Segment Start: Data records

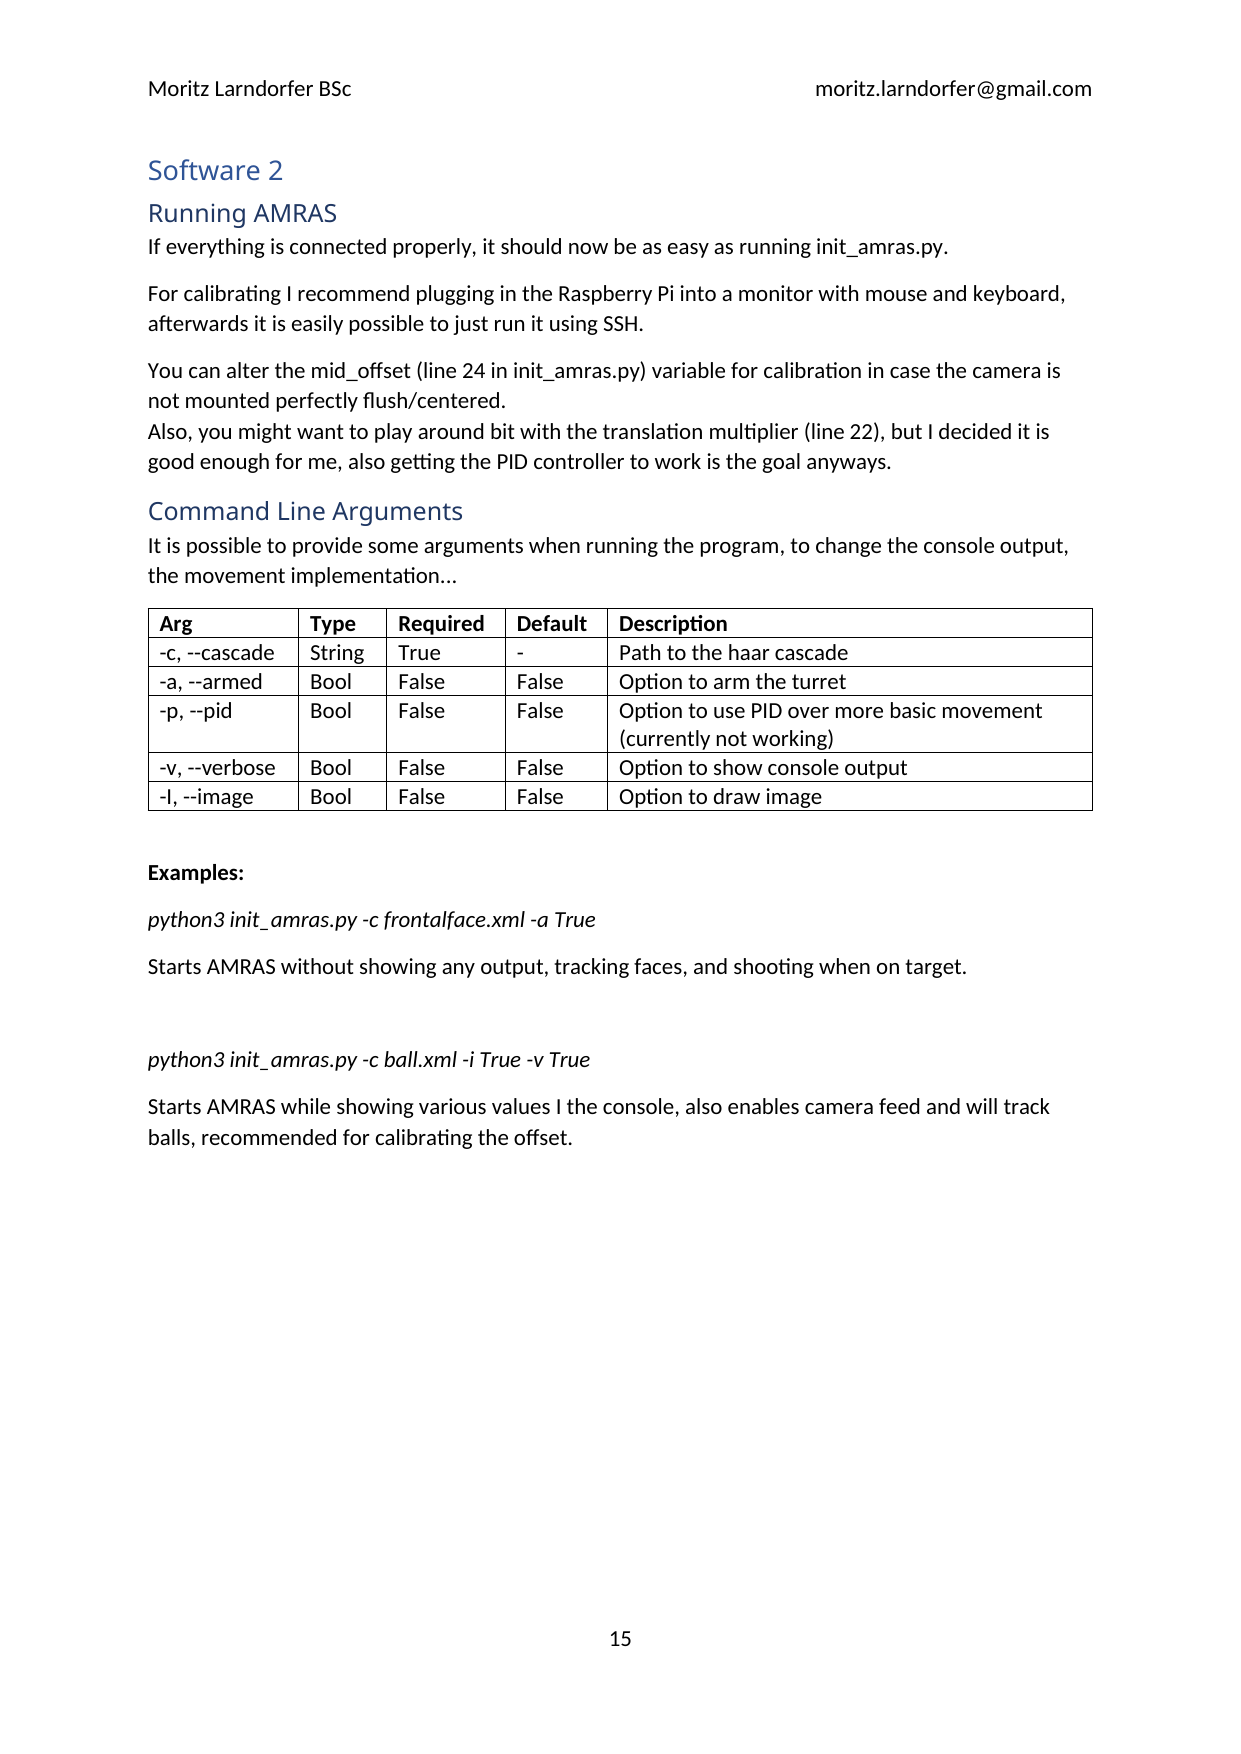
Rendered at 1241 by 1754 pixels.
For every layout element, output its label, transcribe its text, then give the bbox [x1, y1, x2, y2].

table_cell True [387, 638, 505, 666]
subtitle Command Line Arguments [148, 494, 1093, 528]
table_cell Bool [299, 782, 386, 810]
table_header Default [506, 609, 607, 637]
text python3 init_amras.py -c frontalface.xml -a True [148, 905, 1093, 933]
text It is possible to provide some arguments when running the program, to change the console output, the movement implementation... [148, 531, 1093, 589]
table_cell Bool [299, 753, 386, 781]
table_cell False [506, 782, 607, 810]
table_cell -a, --armed [149, 667, 298, 695]
table_cell String [299, 638, 386, 666]
table_cell Option to arm the turret [608, 667, 1092, 695]
subtitle Running AMRAS [148, 196, 1093, 230]
table_cell -c, --cascade [149, 638, 298, 666]
table_cell -p, --pid [149, 696, 298, 752]
text Starts AMRAS while showing various values I the console, also enables camera feed and will track balls, recommended for calibrating the offset. [148, 1092, 1093, 1151]
table_cell False [387, 667, 505, 695]
table_cell - [506, 638, 607, 666]
table_cell Option to draw image [608, 782, 1092, 810]
table_cell False [506, 696, 607, 752]
text Starts AMRAS without showing any output, tracking faces, and shooting when on target. [148, 952, 1093, 980]
table_cell False [387, 782, 505, 810]
table_header Type [299, 609, 386, 637]
subtitle Software 2 [148, 152, 1093, 189]
table_cell False [387, 696, 505, 752]
table_cell Path to the haar cascade [608, 638, 1092, 666]
table_cell Option to show console output [608, 753, 1092, 781]
table_cell Bool [299, 696, 386, 752]
text python3 init_amras.py -c ball.xml -i True -v True [148, 1046, 1093, 1074]
table_cell False [506, 667, 607, 695]
table_cell False [387, 753, 505, 781]
table_cell -I, --image [149, 782, 298, 810]
text You can alter the mid_offset (line 24 in init_amras.py) variable for calibration in case the camera is not mounted perfectly flush/centered. Also, you might want to play around bit with the translation multiplier (line 22), but I decided it is good enough for me, also getting the PID controller to work is the goal anyways. [148, 356, 1093, 475]
table_header Required [387, 609, 505, 637]
table_cell Option to use PID over more basic movement (currently not working) [608, 696, 1092, 752]
text If everything is connected properly, it should now be as easy as running init_amras.py. [148, 232, 1093, 261]
text Examples: [148, 858, 1093, 886]
table_cell -v, --verbose [149, 753, 298, 781]
table_header Description [608, 609, 1092, 637]
table_cell False [506, 753, 607, 781]
text For calibrating I recommend plugging in the Raspberry Pi into a monitor with mouse and keyboard, afterwards it is easily possible to just run it using SSH. [148, 279, 1093, 338]
table_header Arg [149, 609, 298, 637]
table_cell Bool [299, 667, 386, 695]
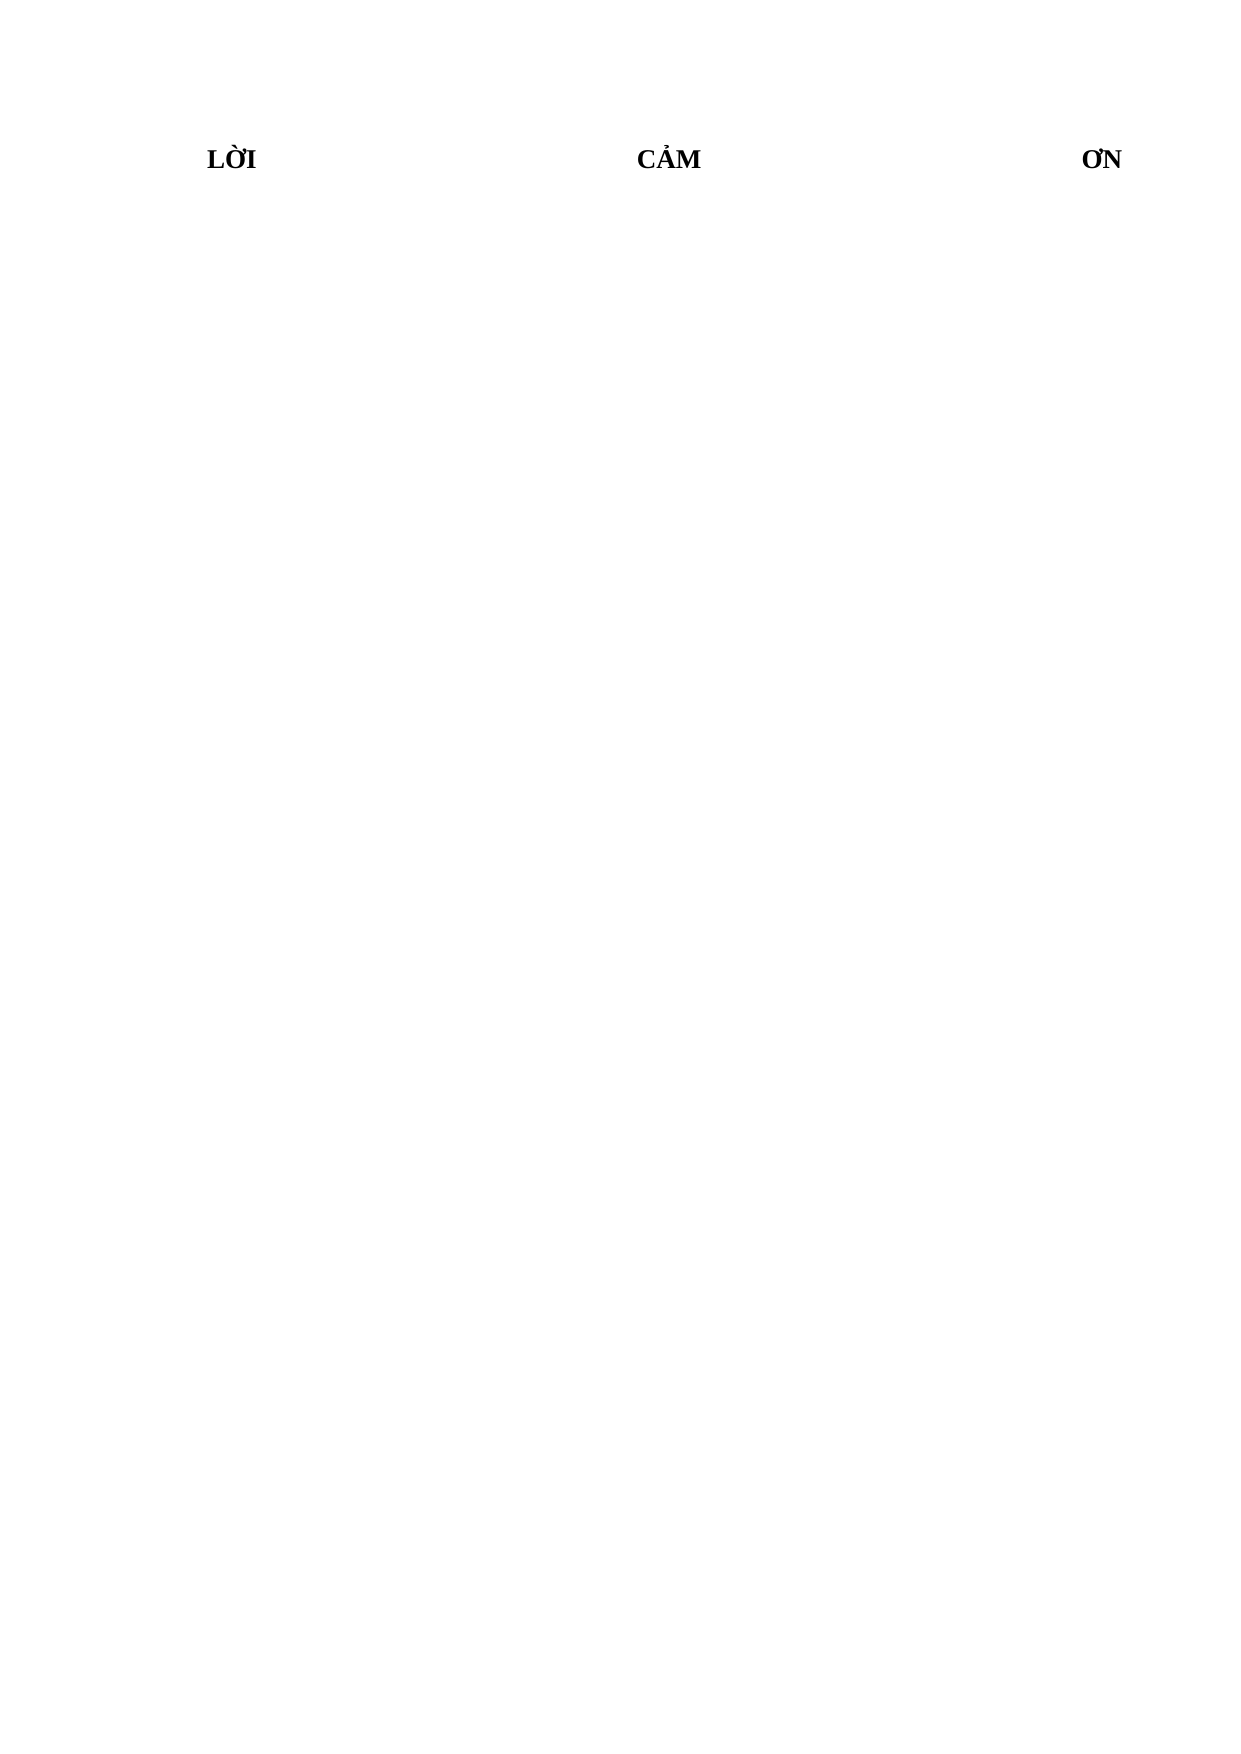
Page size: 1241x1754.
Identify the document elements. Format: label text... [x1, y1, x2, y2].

subtitle LỜI CẢM ƠN [207, 143, 1122, 208]
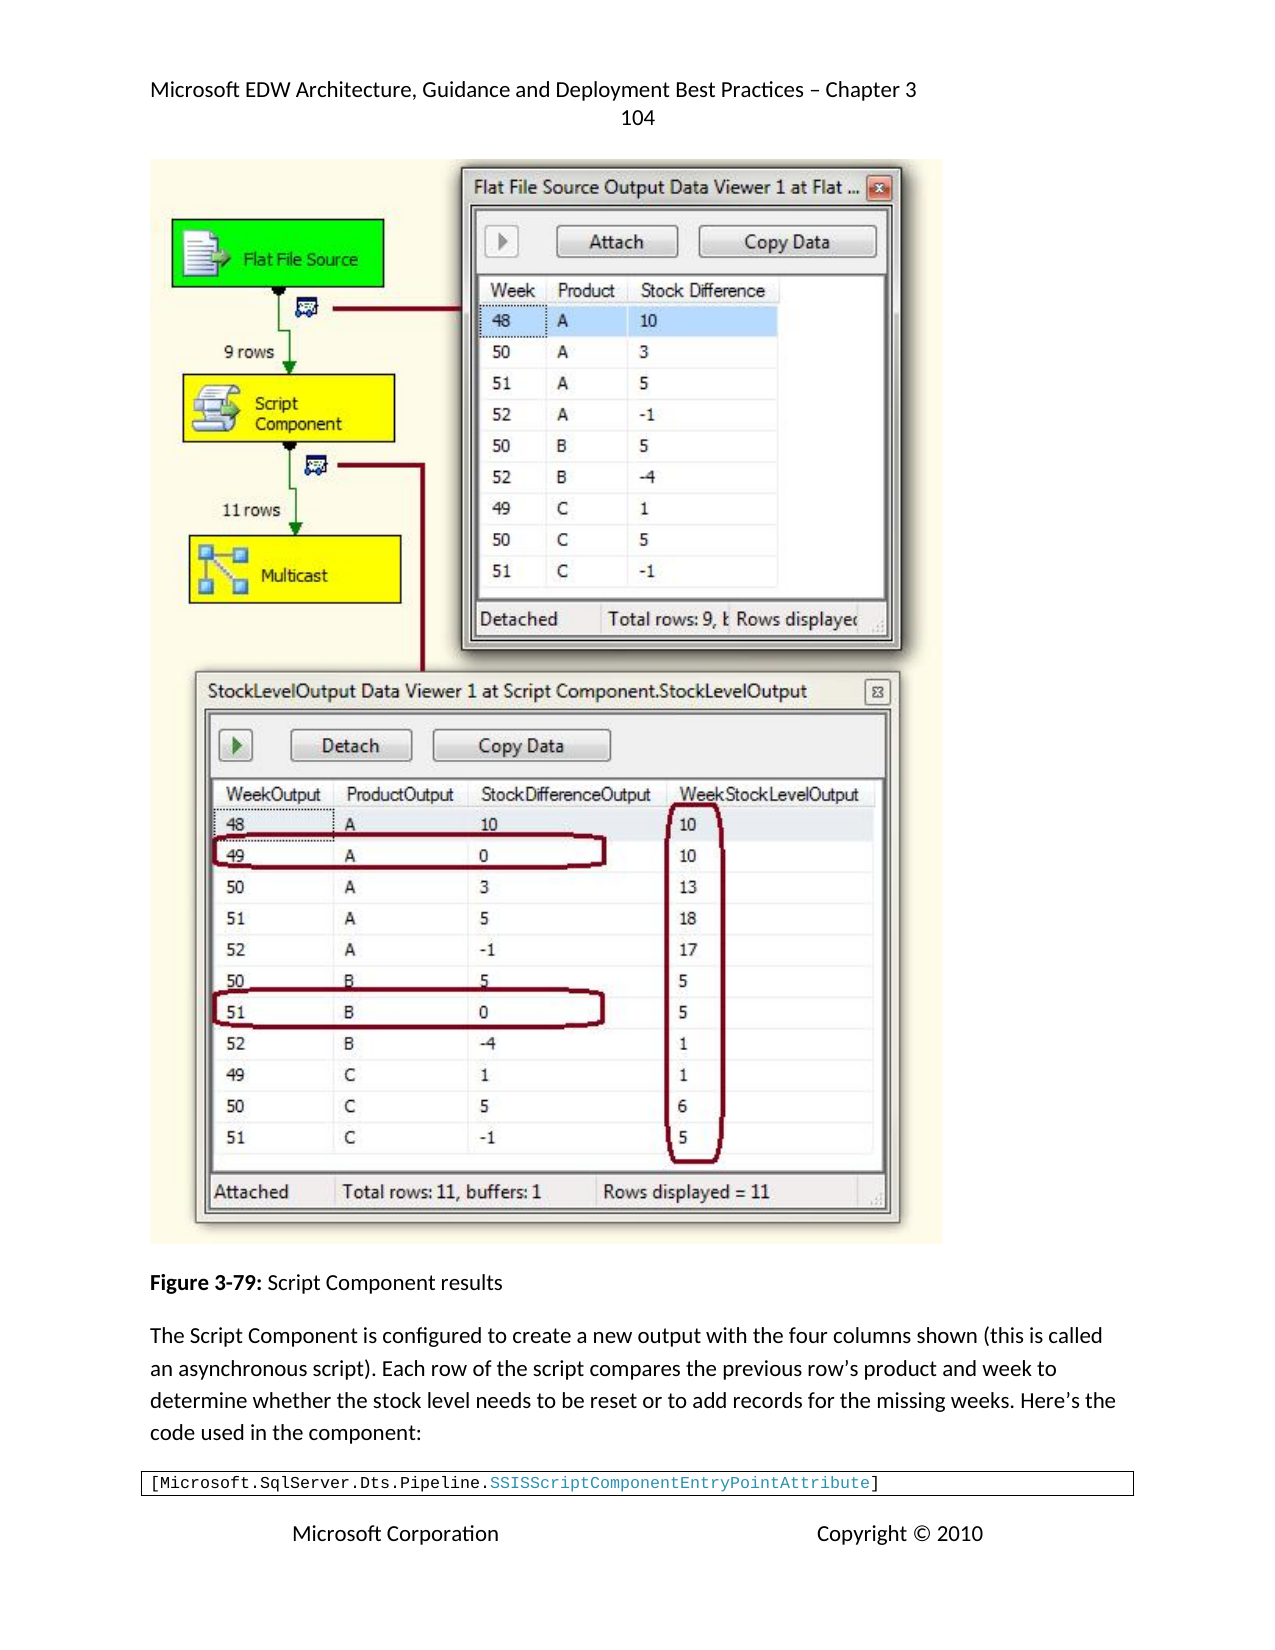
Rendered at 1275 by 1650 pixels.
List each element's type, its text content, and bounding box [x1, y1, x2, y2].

text Figure 3-79: Script Component results [150, 1268, 1125, 1296]
text The Script Component is configured to create a new output with the four columns shown (this is called an asynchronous script). Each row of the script compares the previous row’s product and week to determine whether the stock level needs to be reset or to add records for the missing weeks. Here’s the code used in the component: [150, 1321, 1125, 1446]
picture [150, 159, 943, 1244]
text [Microsoft.SqlServer.Dts.Pipeline.SSISScriptComponentEntryPointAttribute] [142, 1472, 1133, 1495]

Segment End: Data records

** Task brief **
Transcribe only the lines from the line holding "Page size: 1241x1754." to the final line of the listing above. Keep them exact, include both ends, and skip the pictures.

** Written reply **
Page size: 1241x1754.
Identify the document elements. Format: label text... [x1, y1, x2, y2].

subtitle LỜI CẢM ƠN [207, 143, 1122, 208]
Rendered at 1275 by 1650 pixels.
List each element's type, its text content, and bounding box [x1, y1, x2, y2].

text Figure 3-79: Script Component results [150, 1268, 1125, 1296]
text The Script Component is configured to create a new output with the four columns shown (this is called an asynchronous script). Each row of the script compares the previous row’s product and week to determine whether the stock level needs to be reset or to add records for the missing weeks. Here’s the code used in the component: [150, 1321, 1125, 1446]
picture [150, 159, 943, 1244]
text [Microsoft.SqlServer.Dts.Pipeline.SSISScriptComponentEntryPointAttribute] [142, 1472, 1133, 1495]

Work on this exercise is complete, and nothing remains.